▶ **ACTIONS TO TAKE**
1. According to the song article, who directed the music video for "The Unforgiven II"?
2. Reproduce the song article's text from "Single by Metallica" up to and including "Plant (Sausalito, California)".

**** READING PASSAGE ****

Single by Metallica

from the album Reload
- B-side: "The Thing That Should Not Be" (live);
- Released: February 23, 1998
- Studio: The Plant (Sausalito, California)
- Genre: Heavy metal, Progressive metal
- Length: 6:36
- Label: Elektra
- Composers: James Hetfield; Lars Ulrich; Kirk Hammett;
- Lyricist: James Hetfield
- Producers: Bob Rock; James Hetfield; Lars Ulrich;

Metallica singles chronology
| "The Memory Remains" (1997) | "The Unforgiven II" (1998) | "Fuel" (1998) |

Music video
- "The Unforgiven II" on YouTube

= The Unforgiven II =

"The Unforgiven II" is a song by American heavy metal band Metallica from their 1997 studio album, Reload. It was written by James Hetfield, Lars Ulrich and Kirk Hammett and is the sequel to "The Unforgiven", a song from their 1991 self-titled album. Another sequel, "The Unforgiven III", was released in 2008.

== Composition ==
The chord progression during the verses is similar to the one used in the chorus on "The Unforgiven". Hetfield's verse melody is played with a B-Bender guitar; a guitar that allows the player to bend the B-string independently of other strings.

== Music video ==
"The Unforgiven II" video directed by Matt Mahurin and filmed in December 1997 in Los Angeles and premiered in 20 January 1998.

It is similar to the first video's story, though a tunnel is substituted for the blank room shown in the first video. It begins with a shirtless boy stuck in a wall, showing the wall breaking piece by piece as the boy ages. As the video progresses, it becomes more abstract, with waves crashing on the other side of the wall and rupturing it, making the wall smaller each time. The final scene shows the remaining piece of the wall turning into a woman, with the now older boy's hand still embedded in her back. The boy opens his hand, allowing the woman to take the key out of his hand and allowing him to take his hand out of the wall. The video was directed by Matt Mahurin, who previously directed the video for "The Unforgiven".

== Live performances ==
"The Unforgiven II" was first performed live on December 8, 1997, at that year's Billboard Music Awards. It was not played in a live setting again for the next 17 years, until Metallica re-introduced it into the setlist for their 2015 European festival tours. Following its performance in Gelsenkirchen, Germany's Rock im Revier festival, Metallica then included it in the setlists of their next three shows.

**** INFORMATION PROVIDED ****

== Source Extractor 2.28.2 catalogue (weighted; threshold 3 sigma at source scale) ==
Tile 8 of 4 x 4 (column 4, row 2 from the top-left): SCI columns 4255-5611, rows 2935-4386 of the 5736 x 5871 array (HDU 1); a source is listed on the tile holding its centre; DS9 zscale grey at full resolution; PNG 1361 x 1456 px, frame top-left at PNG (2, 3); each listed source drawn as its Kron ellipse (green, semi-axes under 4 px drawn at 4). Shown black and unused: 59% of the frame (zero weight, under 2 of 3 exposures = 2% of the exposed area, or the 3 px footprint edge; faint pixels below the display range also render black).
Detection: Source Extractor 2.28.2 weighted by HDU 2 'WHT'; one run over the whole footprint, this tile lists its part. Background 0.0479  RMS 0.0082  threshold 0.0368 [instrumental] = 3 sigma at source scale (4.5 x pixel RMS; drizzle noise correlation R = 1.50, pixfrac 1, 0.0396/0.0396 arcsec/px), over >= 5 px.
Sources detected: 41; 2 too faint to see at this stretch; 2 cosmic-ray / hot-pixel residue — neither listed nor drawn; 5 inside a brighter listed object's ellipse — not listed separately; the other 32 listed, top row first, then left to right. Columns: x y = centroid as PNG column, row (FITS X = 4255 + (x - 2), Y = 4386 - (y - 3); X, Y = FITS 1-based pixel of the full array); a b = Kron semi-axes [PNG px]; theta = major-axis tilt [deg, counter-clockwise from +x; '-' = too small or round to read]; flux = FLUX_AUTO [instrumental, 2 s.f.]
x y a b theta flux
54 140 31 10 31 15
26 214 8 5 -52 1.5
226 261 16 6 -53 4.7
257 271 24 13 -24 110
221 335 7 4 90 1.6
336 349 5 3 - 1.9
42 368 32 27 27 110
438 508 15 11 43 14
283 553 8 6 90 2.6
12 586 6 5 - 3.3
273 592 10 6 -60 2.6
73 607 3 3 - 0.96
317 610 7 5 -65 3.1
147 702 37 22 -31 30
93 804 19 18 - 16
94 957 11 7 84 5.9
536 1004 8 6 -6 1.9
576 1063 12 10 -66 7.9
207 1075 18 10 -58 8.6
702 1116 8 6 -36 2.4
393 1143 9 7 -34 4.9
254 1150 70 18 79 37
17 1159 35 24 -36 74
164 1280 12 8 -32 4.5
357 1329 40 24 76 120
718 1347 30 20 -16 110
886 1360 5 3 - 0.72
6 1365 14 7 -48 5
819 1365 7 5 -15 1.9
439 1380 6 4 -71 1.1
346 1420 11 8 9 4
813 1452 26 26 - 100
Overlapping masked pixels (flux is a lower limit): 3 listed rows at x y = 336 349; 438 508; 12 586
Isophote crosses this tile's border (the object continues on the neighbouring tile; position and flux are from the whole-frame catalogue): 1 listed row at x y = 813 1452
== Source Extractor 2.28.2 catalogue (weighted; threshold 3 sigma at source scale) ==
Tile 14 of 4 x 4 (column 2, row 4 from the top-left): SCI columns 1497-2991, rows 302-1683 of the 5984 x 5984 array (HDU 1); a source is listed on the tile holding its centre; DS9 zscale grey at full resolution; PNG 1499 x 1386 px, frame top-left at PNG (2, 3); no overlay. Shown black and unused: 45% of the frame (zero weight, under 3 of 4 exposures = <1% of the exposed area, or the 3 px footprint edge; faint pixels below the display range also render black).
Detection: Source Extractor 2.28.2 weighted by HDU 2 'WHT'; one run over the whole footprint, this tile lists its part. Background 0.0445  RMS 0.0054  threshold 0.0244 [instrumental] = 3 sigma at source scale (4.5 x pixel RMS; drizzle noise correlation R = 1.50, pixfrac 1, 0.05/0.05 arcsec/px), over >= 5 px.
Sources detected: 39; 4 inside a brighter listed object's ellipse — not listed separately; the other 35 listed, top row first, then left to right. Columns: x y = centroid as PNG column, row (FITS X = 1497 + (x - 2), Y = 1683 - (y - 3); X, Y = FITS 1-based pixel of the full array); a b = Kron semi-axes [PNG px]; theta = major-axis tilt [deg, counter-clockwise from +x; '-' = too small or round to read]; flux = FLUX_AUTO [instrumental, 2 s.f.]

****

▶ **SOLUTIONS TO THE TASKS**
1. Matt Mahurin

2.
Single by Metallica

from the album Reload
- B-side: "The Thing That Should Not Be" (live);
- Released: February 23, 1998
- Studio: The Plant (Sausalito, California)